Sekou H. Dukuly, Managing Director of Liberia’s National Port Authority (NPA), has unveiled an ambitious plan to construct a new, state-of-the-art bulk and re-bulk terminal at the Freeport of Monrovia. This proposed US$200 million facility aims to revolutionize the handling of essential commodities like rice, cement, and wheat, addressing a critical infrastructure gap that has long plagued Liberia’s import sector. Dukuly highlighted Liberia’s status as one of the few West African nations lacking a specialized terminal for bulk goods, a deficiency that he argues contributes significantly to inflated costs for both businesses and consumers. He emphasized the global best practice of segregating bulk commodity handling from container operations, a practice Liberia currently lacks, leading to inefficiencies and increased expenses.

The absence of this specialized terminal forces the NPA to rely on containerized shipments and road-to-road operations for bulk commodities, particularly rice. This method, Dukuly explains, is cumbersome and costly, especially during the rainy season when logistical challenges are amplified. He cited the protracted port stays of vessels carrying bulk goods, incurring substantial demurrage charges, which are ultimately passed on to the consumer. Dukuly used the analogy of renting a vehicle and being charged for storage when the designated drop-off point lacks adequate storage facilities. This, he argued, directly impacts commodity prices, such as the stubbornly high cost of rice in Liberia, despite the lifting of export tariffs by the Indian government.

To address these long-standing issues and modernize Liberia’s port infrastructure, Dukuly spearheaded the development of the country’s first comprehensive Port Master Plan since the end of its civil war. This plan will analyze current maritime traffic, project future growth over the next five years, and forecast economic trends over the next decade. It will assess the potential usage of Liberian port facilities by businesses within Liberia, the Mano River Union (MRU), and the Economic Community of West African States (ECOWAS). The master plan will also guide the modernization and expansion of port infrastructure to ensure efficient import processes within the next five years, setting a clear roadmap for the NPA’s strategic development.
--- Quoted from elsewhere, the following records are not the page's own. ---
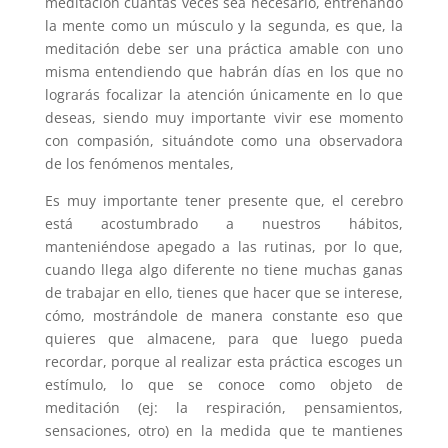
meditación cuantas veces sea necesario, entrenando
la mente como un músculo y la segunda, es que, la
meditación debe ser una práctica amable con uno
misma entendiendo que habrán días en los que no
lograrás focalizar la atención únicamente en lo que
deseas, siendo muy importante vivir ese momento
con compasión, situándote como una observadora
de los fenómenos mentales,
Es muy importante tener presente que, el cerebro
está acostumbrado a nuestros hábitos,
manteniéndose apegado a las rutinas, por lo que,
cuando llega algo diferente no tiene muchas ganas
de trabajar en ello, tienes que hacer que se interese,
cómo, mostrándole de manera constante eso que
quieres que almacene, para que luego pueda
recordar, porque al realizar esta práctica escoges un
estímulo, lo que se conoce como objeto de
meditación (ej: la respiración, pensamientos,
sensaciones, otro) en la medida que te mantienes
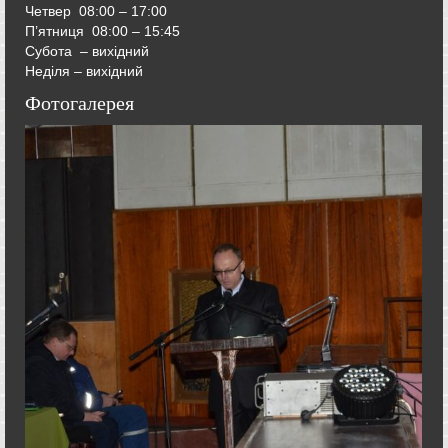
Четвер
08:00 – 17:00
П’ятниця
08:00 – 15:45
Субота – вихідний
Неділя – вихідний
Фотогалерея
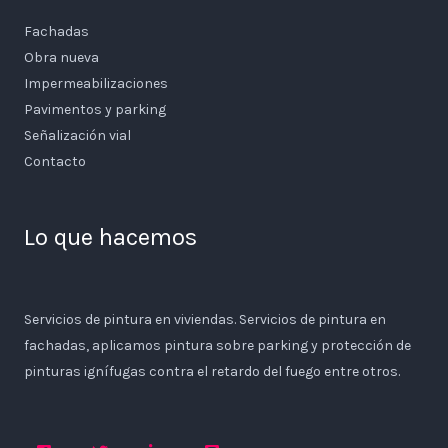
Fachadas
Obra nueva
Impermeabilizaciones
Pavimentos y parking
Señalización vial
Contacto
Lo que hacemos
Servicios de pintura en viviendas. Servicios de pintura en
fachadas, aplicamos pintura sobre parking y protección de
pinturas ignífugas contra el retardo del fuego entre otros.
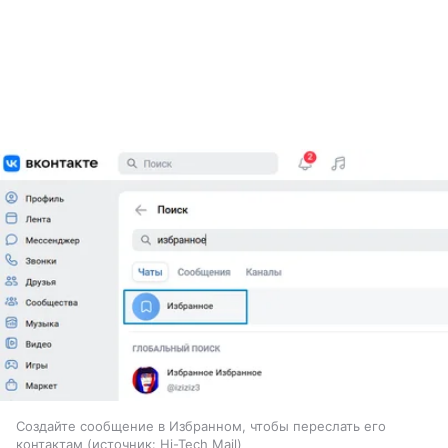
Создайте сообщение в Избранном, чтобы переслать его
контактам
источник:
Hi-Tech Mail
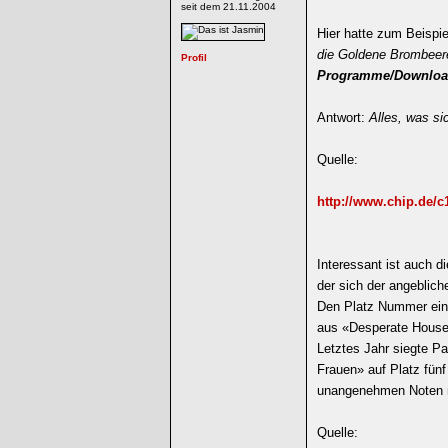
seit dem 21.11.2004
Hier hatte zum Beispi
die Goldene Brombeere
Programme/Downloa
Antwort:
Alles, was sic
Quelle:
http://www.chip.de/
Interessant ist auch d
der sich der angeblic
Den Platz Nummer eins 
aus «Desperate Housew
Letztes Jahr siegte Pa
Frauen» auf Platz fünf
unangenehmen Noten 
Quelle:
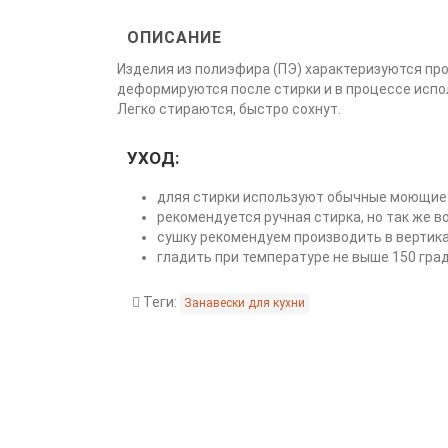
ОПИСАНИЕ
Изделия из полиэфира (ПЭ) характеризуются пр
деформируются после стирки и в процессе испо
Легко стираются, быстро сохнут.
УХОД:
дляя стирки используют обычные моющие 
рекомендуется ручная стирка, но так же 
сушку рекомендуем производить в вертик
гладить при температуре не выше 150 гра
Теги:
Занавески для кухни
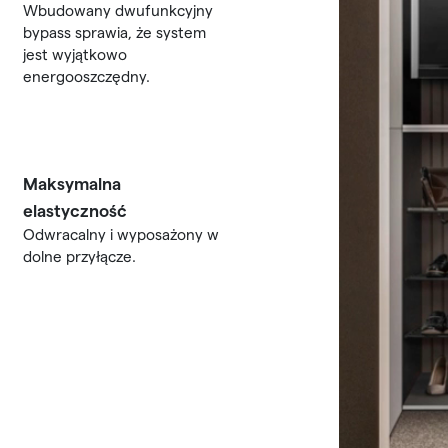
Wbudowany dwufunkcyjny
bypass sprawia, że system
jest wyjątkowo
energooszczędny.
Maksymalna
elastyczność
Odwracalny i wyposażony w
dolne przyłącze.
While the Liberian government currently lacks the immediate financial resources to commence construction of the new terminal, Dukuly emphasized that a site has been identified for the first time, demonstrating concrete progress towards realizing this critical project. In the interim, the NPA is prioritizing the renovation and modernization of existing infrastructure, including administrative buildings, the Liberia Ship Registry (LSP), and the port clinic. Road rehabilitation and equipment upgrades are also underway, demonstrating a commitment to improving operational efficiency and working conditions within the existing framework. Dukuly stressed the NPA’s dedication to providing staff with a decent working environment and the necessary tools to perform their duties effectively, even as the authority works towards securing funding for the new terminal.
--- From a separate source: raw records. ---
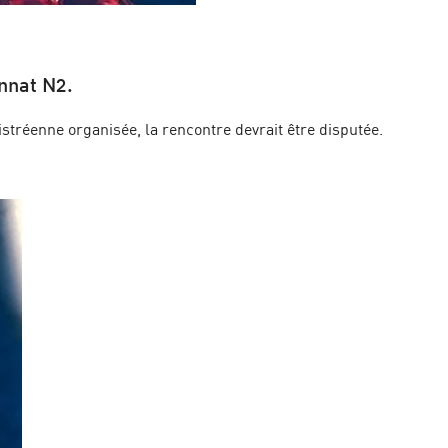
nnat N2.
istréenne organisée, la rencontre devrait être disputée.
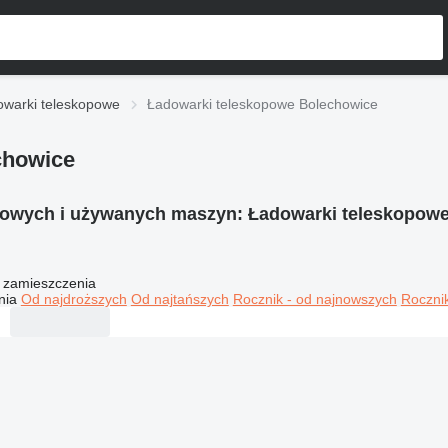
owarki teleskopowe
Ładowarki teleskopowe Bolechowice
chowice
nowych i używanych maszyn:
Ładowarki teleskopow
 zamieszczenia
nia
Od najdroższych
Od najtańszych
Rocznik - od najnowszych
Rocznik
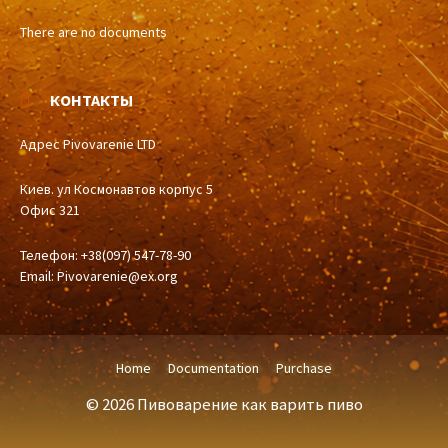
There are no documents
КОНТАКТЫ
Адрес Pivovarenie LTD
Киев. ул Космонавтов корпус 5
Офис 321
Телефон: +38(097) 547-78-90
Email:
Pivovarenie@ex.org
Home
Documentation
Purchase
© 2026 Пивоварение как варить пиво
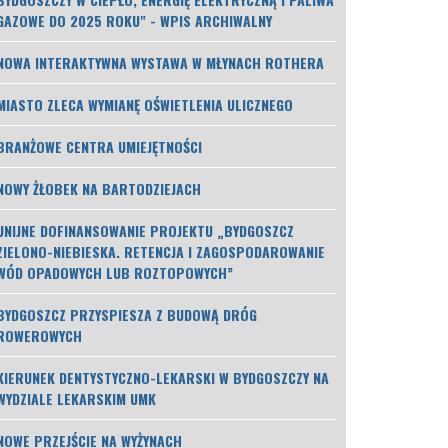
GAZOWE DO 2025 ROKU" - WPIS ARCHIWALNY
NOWA INTERAKTYWNA WYSTAWA W MŁYNACH ROTHERA
MIASTO ZLECA WYMIANĘ OŚWIETLENIA ULICZNEGO
BRANŻOWE CENTRA UMIEJĘTNOŚCI
NOWY ŻŁOBEK NA BARTODZIEJACH
UNIJNE DOFINANSOWANIE PROJEKTU „BYDGOSZCZ
ZIELONO-NIEBIESKA. RETENCJA I ZAGOSPODAROWANIE
WÓD OPADOWYCH LUB ROZTOPOWYCH”
BYDGOSZCZ PRZYSPIESZA Z BUDOWĄ DRÓG
ROWEROWYCH
KIERUNEK DENTYSTYCZNO-LEKARSKI W BYDGOSZCZY NA
WYDZIALE LEKARSKIM UMK
NOWE PRZEJŚCIE NA WYŻYNACH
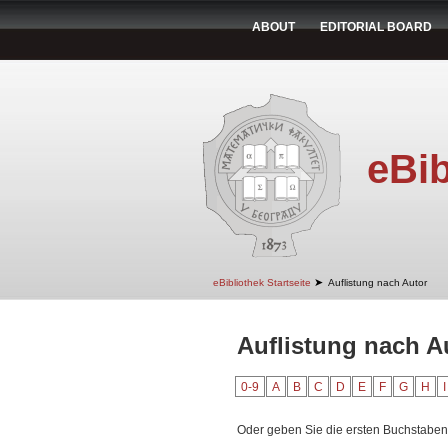
ABOUT
EDITORIAL BOARD
eBib
➤
eBibliothek Startseite
Auflistung nach Autor
Auflistung nach Au
0-9
A
B
C
D
E
F
G
H
I
Oder geben Sie die ersten Buchstaben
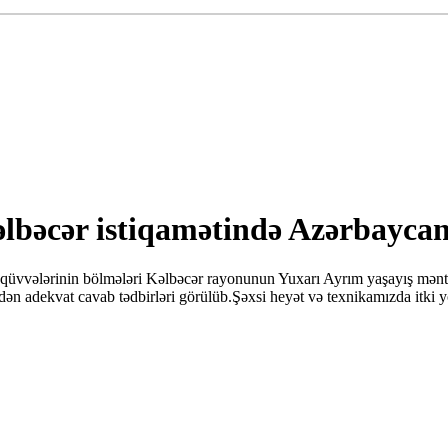
əlbəcər istiqamətində Azərbaycan
 qüvvələrinin bölmələri Kəlbəcər rayonunun Yuxarı Ayrım yaşayış mənt
findən adekvat cavab tədbirləri görülüb.Şəxsi heyət və texnikamızda itki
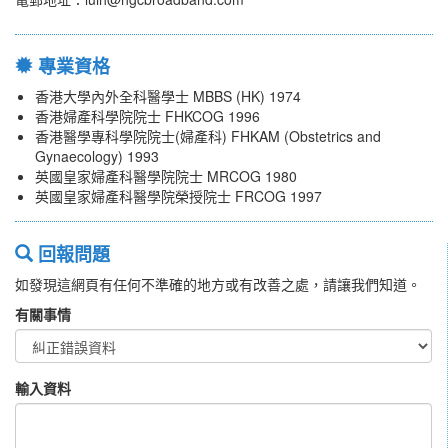
專業資格
香港大學內外全科醫學士 MBBS (HK) 1974
香港婦產科學院院士 FHKCOG 1996
香港醫學專科學院院士(婦產科) FHKAM (Obstetrics and
Gynaecology) 1993
英國皇家婦產科醫學院院士 MRCOG 1980
英國皇家婦產科醫學院榮授院士 FRCOG 1997
回報問題
如發現這網頁有任何不準確的地方或有改善之處，請讓我們知道。
有關事情
輸入資料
Dukuly also addressed the contentious issue of ArcelorMittal’s utilization of the Port of Buchanan and its royalty payments to the NPA. He revealed that the company currently pays no royalties, a situation he deems unacceptable and is actively working to rectify. He expressed optimism about ongoing discussions with the Inter-Ministerial Committee (IMC), noting the President’s proactive stance on the railway issue and ArcelorMittal’s apparent willingness to engage in more equitable and lawful negotiations. Dukuly highlighted the significant expansion underway at the Port of Buchanan, lamenting ArcelorMittal’s refusal to collaborate with the NPA on the expansion’s direction and the benefits that should accrue to the Liberian government and the port authority.
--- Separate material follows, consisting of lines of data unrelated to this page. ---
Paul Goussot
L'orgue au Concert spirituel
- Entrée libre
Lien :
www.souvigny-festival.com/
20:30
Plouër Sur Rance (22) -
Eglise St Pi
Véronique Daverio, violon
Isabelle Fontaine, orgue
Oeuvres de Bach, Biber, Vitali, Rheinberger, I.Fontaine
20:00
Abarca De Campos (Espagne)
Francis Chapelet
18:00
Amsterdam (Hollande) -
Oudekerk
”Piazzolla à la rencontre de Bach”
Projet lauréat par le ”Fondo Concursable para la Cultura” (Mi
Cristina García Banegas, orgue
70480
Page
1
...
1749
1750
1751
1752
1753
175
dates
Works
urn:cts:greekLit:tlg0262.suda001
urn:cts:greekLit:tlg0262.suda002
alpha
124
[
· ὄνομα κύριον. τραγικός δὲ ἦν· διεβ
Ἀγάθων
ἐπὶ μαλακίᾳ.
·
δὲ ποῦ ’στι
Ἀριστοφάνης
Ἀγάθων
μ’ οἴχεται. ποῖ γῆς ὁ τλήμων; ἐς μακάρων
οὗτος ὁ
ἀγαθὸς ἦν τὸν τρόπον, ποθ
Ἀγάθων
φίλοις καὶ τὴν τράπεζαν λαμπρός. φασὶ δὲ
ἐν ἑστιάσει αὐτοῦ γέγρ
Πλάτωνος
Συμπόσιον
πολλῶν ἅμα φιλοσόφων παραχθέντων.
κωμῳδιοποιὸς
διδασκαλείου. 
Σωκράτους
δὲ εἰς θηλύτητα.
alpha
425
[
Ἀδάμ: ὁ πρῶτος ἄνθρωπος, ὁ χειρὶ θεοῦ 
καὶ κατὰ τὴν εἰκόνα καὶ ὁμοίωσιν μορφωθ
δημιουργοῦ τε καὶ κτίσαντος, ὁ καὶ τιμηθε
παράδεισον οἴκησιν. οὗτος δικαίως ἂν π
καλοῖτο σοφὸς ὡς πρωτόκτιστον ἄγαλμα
Furthermore, Dukuly emphasized the need for ArcelorMittal to pay fees for utilizing Liberian waters, a payment that has never been rendered. He criticized the company for operating within the port while neglecting its financial obligations. He commended the collaborative efforts of various government entities, including the Financial Intelligence Commission (FIC), the National Investment Commission (NIC), the Ministry of Justice, the Ministry of Internal Affairs, and the Executive Mansion, for supporting the NPA’s efforts to secure its rightful dues. Dukuly affirmed his confidence in the ongoing inter-agency cooperation and indicated that he has no immediate plans to seek legislative ratification of the third amendment to the ArcelorMittal agreement, prioritizing constructive dialogue and strategic action to address the existing issues. He underscored the overarching goal of fostering productive conversations and taking appropriate steps to ensure a fair and mutually beneficial relationship with ArcelorMittal, ultimately contributing to the sustainable development of Liberia’s port infrastructure and the nation’s economy.